Sometimes, without warning or comprehensible cause, some of us start sprinting ahead of the pack.


I watched several friends die of addiction in their twenties, and it was not only tragic, but also fearsome and impressive to behold.


When mental illness hits forcefully enough, especially when it happens early on in life, it is not always possible, as the Fray lamented, to save someone's life.


Laura is surrounded by family and friends in the photos on her social media.


There was, at one point, a petition by her friends from college, who were trying to get the One Direction bandmembers to visit her to jump-start her recovery.


The friend who wrote the petition mentioned waiting to watch over Laura when she passed out on the university's campus before or after classes (sometimes for as long as an hour).


This "small girl with big glasses and even bigger ideas," as her online biographies style her, has many people who love her.


And there is something special - something quiet and especially considered, almost sacred, about what she has written.


One of Laura's collections is entitled Mirabilis.


If you've never heard of anorexia mirabilis, it refers to the "holy" or "miraculous" starvation that saints and commoners alike, almost all of whom were female, sometimes practiced. It was most commonly seen in Catholic nuns and other believers during the Middle Ages in Europe, but there is a long history of similar behavior in other cultures, too.


Some of these "fasting girls" claimed to be sustained by their faith (cough: sneak eaters), but many of them died from starvation.


The reactions were mixed.
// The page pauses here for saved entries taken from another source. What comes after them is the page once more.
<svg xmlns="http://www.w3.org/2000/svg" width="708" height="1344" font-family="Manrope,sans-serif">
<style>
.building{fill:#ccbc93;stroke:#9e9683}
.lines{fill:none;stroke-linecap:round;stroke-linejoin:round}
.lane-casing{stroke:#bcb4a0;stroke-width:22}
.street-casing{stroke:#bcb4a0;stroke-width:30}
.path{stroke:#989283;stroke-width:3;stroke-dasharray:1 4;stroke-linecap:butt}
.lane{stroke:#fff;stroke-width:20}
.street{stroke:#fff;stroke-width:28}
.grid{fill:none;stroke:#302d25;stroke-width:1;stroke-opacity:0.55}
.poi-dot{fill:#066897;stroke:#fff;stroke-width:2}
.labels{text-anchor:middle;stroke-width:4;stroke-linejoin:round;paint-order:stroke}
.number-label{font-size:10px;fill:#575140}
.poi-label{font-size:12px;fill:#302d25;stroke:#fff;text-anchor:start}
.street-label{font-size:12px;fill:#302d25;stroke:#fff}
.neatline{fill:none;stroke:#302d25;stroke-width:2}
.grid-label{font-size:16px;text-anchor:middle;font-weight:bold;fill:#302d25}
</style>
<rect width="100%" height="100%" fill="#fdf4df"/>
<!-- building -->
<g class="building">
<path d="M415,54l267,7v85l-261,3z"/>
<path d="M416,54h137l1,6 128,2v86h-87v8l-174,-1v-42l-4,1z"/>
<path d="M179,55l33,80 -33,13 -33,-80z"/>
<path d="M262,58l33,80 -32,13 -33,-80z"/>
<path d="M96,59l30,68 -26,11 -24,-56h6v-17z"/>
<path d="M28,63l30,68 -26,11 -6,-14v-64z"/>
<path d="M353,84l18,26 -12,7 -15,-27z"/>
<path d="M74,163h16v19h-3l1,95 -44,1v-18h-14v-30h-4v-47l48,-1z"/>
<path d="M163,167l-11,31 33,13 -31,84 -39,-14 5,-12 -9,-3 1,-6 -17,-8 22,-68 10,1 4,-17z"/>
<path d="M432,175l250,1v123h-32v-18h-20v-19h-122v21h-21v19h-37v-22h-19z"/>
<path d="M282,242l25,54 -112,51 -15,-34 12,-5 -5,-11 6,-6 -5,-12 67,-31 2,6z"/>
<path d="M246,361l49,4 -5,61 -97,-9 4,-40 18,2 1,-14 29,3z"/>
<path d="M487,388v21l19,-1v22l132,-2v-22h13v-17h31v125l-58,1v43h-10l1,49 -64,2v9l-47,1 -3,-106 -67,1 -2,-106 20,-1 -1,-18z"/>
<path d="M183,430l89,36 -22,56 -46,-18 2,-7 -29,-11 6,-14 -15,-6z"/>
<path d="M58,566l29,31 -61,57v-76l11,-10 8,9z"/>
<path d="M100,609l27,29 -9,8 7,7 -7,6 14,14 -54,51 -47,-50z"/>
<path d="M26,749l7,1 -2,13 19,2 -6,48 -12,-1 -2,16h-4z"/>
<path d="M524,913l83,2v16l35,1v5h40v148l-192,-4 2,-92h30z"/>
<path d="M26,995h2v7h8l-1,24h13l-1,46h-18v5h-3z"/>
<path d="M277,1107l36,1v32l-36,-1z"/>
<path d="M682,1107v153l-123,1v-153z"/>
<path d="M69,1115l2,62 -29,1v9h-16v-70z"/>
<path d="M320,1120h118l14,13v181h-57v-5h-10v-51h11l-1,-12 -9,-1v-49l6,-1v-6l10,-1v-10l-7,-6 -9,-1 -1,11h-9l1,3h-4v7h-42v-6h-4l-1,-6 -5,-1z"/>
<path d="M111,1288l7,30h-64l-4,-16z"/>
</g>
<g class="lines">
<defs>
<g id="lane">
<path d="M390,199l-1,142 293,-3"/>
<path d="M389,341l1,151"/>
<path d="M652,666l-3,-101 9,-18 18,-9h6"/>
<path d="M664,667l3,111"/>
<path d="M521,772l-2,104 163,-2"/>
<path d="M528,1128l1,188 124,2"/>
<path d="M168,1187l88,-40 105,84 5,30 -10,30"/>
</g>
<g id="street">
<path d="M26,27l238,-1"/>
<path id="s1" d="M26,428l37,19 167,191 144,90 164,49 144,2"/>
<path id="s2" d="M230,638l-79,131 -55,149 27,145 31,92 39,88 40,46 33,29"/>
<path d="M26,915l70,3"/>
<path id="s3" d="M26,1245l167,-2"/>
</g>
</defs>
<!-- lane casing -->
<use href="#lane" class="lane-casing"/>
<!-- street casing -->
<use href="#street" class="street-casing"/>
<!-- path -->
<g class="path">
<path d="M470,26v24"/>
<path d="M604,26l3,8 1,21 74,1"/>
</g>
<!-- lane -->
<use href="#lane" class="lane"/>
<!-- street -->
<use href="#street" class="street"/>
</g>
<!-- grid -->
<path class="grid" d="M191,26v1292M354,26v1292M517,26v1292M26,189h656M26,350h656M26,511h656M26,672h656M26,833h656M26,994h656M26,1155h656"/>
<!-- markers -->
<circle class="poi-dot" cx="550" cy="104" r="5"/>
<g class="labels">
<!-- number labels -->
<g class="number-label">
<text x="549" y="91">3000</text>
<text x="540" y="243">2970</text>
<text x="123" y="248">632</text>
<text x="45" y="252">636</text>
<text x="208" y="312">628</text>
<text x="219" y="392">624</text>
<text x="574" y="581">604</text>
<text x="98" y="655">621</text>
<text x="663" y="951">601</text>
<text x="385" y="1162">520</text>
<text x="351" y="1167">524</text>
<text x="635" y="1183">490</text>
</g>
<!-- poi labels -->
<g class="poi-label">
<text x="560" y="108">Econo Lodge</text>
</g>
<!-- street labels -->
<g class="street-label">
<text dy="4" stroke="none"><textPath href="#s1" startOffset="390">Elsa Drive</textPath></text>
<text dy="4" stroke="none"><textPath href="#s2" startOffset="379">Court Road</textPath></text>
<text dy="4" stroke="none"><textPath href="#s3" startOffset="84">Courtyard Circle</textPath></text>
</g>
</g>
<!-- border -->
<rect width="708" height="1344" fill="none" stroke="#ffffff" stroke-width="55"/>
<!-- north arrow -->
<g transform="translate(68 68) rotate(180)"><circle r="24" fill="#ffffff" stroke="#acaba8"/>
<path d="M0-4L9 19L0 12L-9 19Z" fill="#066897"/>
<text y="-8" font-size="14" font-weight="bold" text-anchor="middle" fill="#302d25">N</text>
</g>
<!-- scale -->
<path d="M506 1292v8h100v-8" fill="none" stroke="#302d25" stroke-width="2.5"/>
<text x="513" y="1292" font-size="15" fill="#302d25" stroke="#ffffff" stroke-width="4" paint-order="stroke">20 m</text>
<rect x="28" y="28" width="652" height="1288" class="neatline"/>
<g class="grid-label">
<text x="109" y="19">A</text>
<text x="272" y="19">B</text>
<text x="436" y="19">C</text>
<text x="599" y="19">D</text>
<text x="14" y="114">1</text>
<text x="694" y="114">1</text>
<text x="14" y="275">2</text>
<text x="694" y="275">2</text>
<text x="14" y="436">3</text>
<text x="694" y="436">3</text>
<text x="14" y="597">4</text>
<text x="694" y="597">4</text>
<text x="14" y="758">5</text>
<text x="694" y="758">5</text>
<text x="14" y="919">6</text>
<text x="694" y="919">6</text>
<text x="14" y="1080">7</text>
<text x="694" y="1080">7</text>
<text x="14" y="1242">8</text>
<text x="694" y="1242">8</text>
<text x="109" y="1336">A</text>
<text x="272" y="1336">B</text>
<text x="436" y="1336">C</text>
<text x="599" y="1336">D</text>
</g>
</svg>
They were sometimes condemned for ego and too-extreme methods, but their restriction was also viewed as a sort of dark miracle - whether it came from God or not.


Again, there is something pure and contemplative, almost holy in Laura Ingram's prose and poetry.


She has had much time to do little else beyond observe, think, and write.


In a way, her disease has built a prison around her. She has disappeared into a tiny chamber - again, harkening back to the holy people who would allow themselves to be bricked up into tiny cells for the remainder of their lives, their communication with the outside world limited to a tiny slit to allow for conversation and passage of food and waste.


Ingram's confines have led to an eccentric and unique perspective, in which a Mars Rover singing Happy Birthday to itself is somehow juxtaposed with the poet starving to death in the Virginia backwoods.


Laura Ingram has, in some ways, become the ultimate confessional writer: She has followed the thing through to the very end.


Of course, we will hope for a miracle for her.


But miracles wouldn't be miracles if they happened very often, and Laura is far along, indeed.


Besides, even if we see her again, we will never see her again.